Not mentioned in the press release was how the Resnicks’ huge agricultural operations, based in Kern County, use more water annually than every home in Los Angeles combined, according to an article by Josh Harkinson in Mother Jones magazine on August 9, 2016. Nor does the release mention that the Resnicks became known for buying water for as little as $28 per acre-foot from the State of California and then selling it for as much as $196 per acre-foot back to the state, according to an article by the late Mike Taugher in the Contra Costa Times on May 23, 2009, who broke the story. The state then used this water to supply other irrigators whose Delta water supply had been previously curtailed.

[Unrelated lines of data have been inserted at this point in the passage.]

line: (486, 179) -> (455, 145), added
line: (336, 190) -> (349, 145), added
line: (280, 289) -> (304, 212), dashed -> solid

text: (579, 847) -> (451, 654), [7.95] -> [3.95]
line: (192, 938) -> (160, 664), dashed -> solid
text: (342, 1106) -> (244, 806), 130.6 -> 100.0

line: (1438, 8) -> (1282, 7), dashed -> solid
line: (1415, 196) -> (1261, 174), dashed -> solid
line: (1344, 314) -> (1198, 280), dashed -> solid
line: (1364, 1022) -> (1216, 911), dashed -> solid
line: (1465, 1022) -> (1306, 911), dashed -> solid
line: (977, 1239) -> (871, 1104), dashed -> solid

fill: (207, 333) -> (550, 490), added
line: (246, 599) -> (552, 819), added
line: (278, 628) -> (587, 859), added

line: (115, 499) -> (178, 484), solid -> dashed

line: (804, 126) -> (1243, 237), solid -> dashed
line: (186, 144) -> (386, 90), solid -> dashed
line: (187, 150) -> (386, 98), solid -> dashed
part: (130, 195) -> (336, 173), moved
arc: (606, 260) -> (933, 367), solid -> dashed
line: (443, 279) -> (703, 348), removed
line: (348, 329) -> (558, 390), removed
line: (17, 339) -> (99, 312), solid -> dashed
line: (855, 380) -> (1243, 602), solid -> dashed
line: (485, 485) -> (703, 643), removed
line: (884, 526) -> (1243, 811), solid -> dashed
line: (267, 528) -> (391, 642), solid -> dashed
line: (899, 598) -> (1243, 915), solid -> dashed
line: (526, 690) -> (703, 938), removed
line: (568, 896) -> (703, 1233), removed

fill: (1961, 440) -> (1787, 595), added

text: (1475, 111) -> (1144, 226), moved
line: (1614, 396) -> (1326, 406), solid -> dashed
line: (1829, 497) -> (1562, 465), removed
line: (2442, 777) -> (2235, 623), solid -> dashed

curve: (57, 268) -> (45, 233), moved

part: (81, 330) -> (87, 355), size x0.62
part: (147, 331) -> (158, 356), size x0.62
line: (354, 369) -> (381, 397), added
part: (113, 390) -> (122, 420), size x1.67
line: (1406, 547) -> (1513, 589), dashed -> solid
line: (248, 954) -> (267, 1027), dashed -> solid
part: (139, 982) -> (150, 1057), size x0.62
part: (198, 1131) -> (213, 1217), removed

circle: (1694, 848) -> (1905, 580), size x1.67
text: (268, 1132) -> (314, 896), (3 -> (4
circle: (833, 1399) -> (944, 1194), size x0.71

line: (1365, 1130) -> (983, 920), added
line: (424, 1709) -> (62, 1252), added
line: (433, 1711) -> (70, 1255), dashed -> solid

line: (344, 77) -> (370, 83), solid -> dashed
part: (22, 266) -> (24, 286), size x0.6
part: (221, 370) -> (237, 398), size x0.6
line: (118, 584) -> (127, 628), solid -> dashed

“As the West Coast’s largest estuary plunged to the brink of collapse from 2000 to 2007, state water officials pumped unprecedented amounts of water out of the Delta only to effectively buy some of it back at taxpayer expense for a failed environmental protection plan,” according to Taugher.

Now, with recent developments, some longtime media observers remain extremely skeptical. One of them, investigative journalist Yasha Levine, describe in his latest Substack article a kind of absurdity in the “Resnick Sustainable Center” being funded by two of the most unsustainable billionaire oligarchs in California:

“Their latest ploy is this $750 million ‘Resnick Sustainability Center’ that they’re building at Caltech — a joke considering that the Resnick’s entire business model is based on unsustainably terraforming the land and plundering resources to the maximum,” Levine wrote. “But then it’s not so funny what you realize that what the Resnicks probably have in mind with all this ‘sustainability’ talk is making sure their own industrial plunder will be sustained as long as possible without any serious political challenges. It looks like that’s what their Caltech investment is about.”